In order for CIRCA’s predictions to come to pass for even the best-case 2050 scenario, the rate of sea level rise would have to increase by five times the current measured rate.
Bridgeport’s sea level data in the area show no indication they have accelerated to any appreciable degree in recent decades. CIRCA’s worst-case scenario by 2050 of 2.5 feet rise, is even more far-fetched. The rate of sea level rise would have increase at 8.5 times the current rate. Given that sea level rise has been steady since 1965, this seems not just highly unlikely, but practically impossible.

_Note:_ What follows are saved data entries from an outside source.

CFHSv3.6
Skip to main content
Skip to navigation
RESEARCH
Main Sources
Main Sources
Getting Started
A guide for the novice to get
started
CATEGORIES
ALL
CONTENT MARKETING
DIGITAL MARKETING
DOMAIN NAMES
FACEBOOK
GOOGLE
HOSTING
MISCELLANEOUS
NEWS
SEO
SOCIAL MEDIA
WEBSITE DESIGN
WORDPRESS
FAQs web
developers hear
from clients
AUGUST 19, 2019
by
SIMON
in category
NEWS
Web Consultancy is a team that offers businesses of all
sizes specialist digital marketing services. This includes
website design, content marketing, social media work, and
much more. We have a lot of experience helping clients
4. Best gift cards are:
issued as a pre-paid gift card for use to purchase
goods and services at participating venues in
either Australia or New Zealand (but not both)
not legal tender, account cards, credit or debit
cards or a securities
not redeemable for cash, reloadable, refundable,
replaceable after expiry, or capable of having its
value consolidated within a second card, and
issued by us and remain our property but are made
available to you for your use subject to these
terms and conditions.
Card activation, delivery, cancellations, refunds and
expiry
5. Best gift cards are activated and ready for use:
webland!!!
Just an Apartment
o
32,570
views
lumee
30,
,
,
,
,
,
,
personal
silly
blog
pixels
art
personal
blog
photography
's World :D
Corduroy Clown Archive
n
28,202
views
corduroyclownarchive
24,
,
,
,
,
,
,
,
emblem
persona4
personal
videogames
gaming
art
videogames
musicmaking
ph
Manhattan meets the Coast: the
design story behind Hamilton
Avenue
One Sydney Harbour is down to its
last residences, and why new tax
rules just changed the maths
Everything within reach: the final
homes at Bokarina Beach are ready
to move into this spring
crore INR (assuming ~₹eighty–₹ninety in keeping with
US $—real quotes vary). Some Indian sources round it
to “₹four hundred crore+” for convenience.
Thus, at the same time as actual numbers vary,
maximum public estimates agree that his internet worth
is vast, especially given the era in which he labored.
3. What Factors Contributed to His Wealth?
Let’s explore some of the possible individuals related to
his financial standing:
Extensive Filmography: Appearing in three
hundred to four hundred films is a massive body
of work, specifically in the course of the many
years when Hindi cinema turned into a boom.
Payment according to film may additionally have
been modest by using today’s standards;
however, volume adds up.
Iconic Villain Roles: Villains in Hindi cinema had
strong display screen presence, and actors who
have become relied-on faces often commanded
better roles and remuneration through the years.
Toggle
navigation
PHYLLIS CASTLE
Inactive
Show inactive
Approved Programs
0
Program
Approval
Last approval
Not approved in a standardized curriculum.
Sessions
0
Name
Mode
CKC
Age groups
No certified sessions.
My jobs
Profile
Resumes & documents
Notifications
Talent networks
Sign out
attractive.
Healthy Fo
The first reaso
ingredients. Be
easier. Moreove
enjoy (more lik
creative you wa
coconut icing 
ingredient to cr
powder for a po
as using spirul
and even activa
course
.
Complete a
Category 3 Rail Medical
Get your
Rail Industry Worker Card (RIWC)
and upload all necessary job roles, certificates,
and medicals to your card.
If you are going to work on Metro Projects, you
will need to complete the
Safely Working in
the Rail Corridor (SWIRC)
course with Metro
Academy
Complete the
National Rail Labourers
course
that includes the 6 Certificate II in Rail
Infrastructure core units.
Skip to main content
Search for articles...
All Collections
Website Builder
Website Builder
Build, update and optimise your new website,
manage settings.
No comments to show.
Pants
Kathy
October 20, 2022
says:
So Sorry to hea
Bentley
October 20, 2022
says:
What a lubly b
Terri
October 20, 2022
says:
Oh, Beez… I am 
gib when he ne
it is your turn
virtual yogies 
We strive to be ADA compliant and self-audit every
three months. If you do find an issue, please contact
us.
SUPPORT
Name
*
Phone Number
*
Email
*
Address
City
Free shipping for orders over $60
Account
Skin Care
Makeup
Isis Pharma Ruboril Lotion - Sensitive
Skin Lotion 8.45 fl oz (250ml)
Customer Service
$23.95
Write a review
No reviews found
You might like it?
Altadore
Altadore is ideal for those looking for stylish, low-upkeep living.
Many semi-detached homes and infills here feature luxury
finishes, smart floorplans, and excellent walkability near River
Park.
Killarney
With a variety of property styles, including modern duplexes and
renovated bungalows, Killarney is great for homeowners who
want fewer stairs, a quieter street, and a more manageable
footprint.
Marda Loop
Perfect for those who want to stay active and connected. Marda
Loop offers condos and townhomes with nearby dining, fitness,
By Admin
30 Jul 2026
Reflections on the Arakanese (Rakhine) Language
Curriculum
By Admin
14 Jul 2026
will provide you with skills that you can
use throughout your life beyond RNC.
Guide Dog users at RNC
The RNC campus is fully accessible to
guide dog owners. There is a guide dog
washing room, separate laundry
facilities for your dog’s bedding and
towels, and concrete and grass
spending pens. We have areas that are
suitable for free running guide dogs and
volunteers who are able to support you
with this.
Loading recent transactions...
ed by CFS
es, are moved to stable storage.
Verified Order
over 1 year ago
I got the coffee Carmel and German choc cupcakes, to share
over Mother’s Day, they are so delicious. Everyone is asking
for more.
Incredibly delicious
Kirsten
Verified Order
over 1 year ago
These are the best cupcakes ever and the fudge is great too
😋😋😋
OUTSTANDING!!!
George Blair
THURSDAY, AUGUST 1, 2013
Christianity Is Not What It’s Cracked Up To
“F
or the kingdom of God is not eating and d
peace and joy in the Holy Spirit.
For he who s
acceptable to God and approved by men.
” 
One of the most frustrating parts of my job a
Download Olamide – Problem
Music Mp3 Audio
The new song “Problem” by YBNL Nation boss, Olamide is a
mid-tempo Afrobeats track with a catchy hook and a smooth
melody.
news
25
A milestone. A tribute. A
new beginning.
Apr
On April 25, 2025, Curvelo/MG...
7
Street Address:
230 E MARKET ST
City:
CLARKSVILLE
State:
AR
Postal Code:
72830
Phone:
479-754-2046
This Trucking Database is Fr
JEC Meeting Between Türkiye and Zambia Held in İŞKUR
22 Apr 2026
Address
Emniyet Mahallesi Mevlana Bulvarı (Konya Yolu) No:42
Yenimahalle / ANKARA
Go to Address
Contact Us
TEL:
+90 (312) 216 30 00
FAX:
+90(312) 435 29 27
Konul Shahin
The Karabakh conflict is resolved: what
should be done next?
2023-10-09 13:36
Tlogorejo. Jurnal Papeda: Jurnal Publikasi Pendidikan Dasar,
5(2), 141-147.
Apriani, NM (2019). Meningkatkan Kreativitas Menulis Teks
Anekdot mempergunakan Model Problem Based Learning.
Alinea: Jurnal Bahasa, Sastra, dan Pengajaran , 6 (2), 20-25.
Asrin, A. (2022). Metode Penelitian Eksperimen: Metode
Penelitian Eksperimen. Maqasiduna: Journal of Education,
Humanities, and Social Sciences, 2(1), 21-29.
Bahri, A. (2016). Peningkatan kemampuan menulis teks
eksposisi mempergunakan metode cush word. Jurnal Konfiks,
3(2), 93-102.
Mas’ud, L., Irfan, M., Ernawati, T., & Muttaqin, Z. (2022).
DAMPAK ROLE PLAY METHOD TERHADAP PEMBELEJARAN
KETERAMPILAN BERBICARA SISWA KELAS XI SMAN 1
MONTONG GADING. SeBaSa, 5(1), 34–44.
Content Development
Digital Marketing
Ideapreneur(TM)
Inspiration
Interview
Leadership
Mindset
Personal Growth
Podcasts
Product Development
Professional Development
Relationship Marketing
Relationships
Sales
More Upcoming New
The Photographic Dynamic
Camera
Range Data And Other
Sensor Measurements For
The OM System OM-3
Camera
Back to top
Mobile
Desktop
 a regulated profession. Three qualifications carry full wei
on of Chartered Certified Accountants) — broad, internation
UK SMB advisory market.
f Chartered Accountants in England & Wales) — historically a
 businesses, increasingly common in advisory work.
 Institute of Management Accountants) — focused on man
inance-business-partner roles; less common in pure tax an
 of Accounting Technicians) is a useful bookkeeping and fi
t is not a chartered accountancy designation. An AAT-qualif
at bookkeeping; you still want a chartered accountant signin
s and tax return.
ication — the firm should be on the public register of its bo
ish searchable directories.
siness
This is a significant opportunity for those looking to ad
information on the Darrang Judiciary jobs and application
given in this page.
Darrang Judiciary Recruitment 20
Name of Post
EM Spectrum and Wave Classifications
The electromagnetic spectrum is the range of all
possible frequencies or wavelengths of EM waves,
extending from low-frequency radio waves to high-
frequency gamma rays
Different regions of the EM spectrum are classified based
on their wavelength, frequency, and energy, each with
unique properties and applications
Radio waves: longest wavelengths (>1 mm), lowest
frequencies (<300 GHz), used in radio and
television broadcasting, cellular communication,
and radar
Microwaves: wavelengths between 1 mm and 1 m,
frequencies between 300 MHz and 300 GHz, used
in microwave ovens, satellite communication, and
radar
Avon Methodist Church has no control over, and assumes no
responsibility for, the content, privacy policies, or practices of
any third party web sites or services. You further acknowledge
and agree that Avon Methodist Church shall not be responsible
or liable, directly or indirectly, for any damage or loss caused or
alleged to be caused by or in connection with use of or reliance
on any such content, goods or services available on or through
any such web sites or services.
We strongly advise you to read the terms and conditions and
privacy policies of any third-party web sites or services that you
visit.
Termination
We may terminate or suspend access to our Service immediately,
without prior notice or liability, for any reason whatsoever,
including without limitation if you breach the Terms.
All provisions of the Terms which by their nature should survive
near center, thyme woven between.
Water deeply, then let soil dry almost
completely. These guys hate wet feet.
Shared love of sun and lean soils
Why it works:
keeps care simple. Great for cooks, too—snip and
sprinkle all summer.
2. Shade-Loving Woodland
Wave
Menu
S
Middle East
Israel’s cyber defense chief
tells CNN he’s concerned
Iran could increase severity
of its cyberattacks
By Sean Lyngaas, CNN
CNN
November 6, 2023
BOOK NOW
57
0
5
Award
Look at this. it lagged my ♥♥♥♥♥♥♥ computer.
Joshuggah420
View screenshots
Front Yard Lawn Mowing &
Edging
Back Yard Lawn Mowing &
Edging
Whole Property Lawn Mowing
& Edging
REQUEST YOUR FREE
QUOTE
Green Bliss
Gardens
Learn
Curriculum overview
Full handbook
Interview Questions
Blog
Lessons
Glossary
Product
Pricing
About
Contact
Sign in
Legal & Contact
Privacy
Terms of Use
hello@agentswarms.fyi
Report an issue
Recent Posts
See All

CIRCA’s claims about expected temperatures are equally suspect, being based on the same computer model projections. CIRCA’s models project days with a high temperature warmer than 90 degrees will increase from about 5 per year to about 25 per year and days with a high temperature warmer than 100 degrees will increase from about 1 per year to about 4 per year.
Figure 3, below, is a graph of the hottest months of the year, June, July, and August, aka “summer,” plotted from NOAA’s official historical data.
NOAA’s data shows Connecticut’s hottest summer ever occurred in 1949, with an average high temperature of 83.2°F. Despite rising carbon dioxide levels since then, the 1949 summer heat record hasn’t been matched. Perhaps, before writing her story, Glesby should have asked: If increased atmospheric carbon dioxide is such a driver of hotter summer temperatures, how is it that the Connecticut summer of 1949, when carbon dioxide levels were much lower) hasn’t been matched today?
The green trend line in the graph shows that there has been a slight upwards trend in Connecticut’s summer temperatures since about 1970. This tracks the growth of the state’s population since that time. As population grows, so does energy use and supporting infrastructure. These contribute to something known as the Urban Heat Island effect (UHI), which is a proven cause of measured warmer temperatures.
In Figure 4, provided by the Connecticut State Comptroller’s office, the growth of population closely mirrors the temperature rise since 1970.
CIRCA computer climate model projections are wildly inaccurate because they fail to take all of the available actual data into account. In science, when theory and data diverge, one is supposed to follow the data, not cling to a theory. Climate model output is not data, but a mathematical guess based on programmed assumptions.
Rather than listen to climate change grant-seekers like CIRCA, the City of New Haven might want to follow the advice that many people follow when they are diagnosed with a problem: get a second opinion. And for the Independent and Glesby, before uncritically publishing climate alarmists’ pap, they should follow the principles of good journalism and check the facts.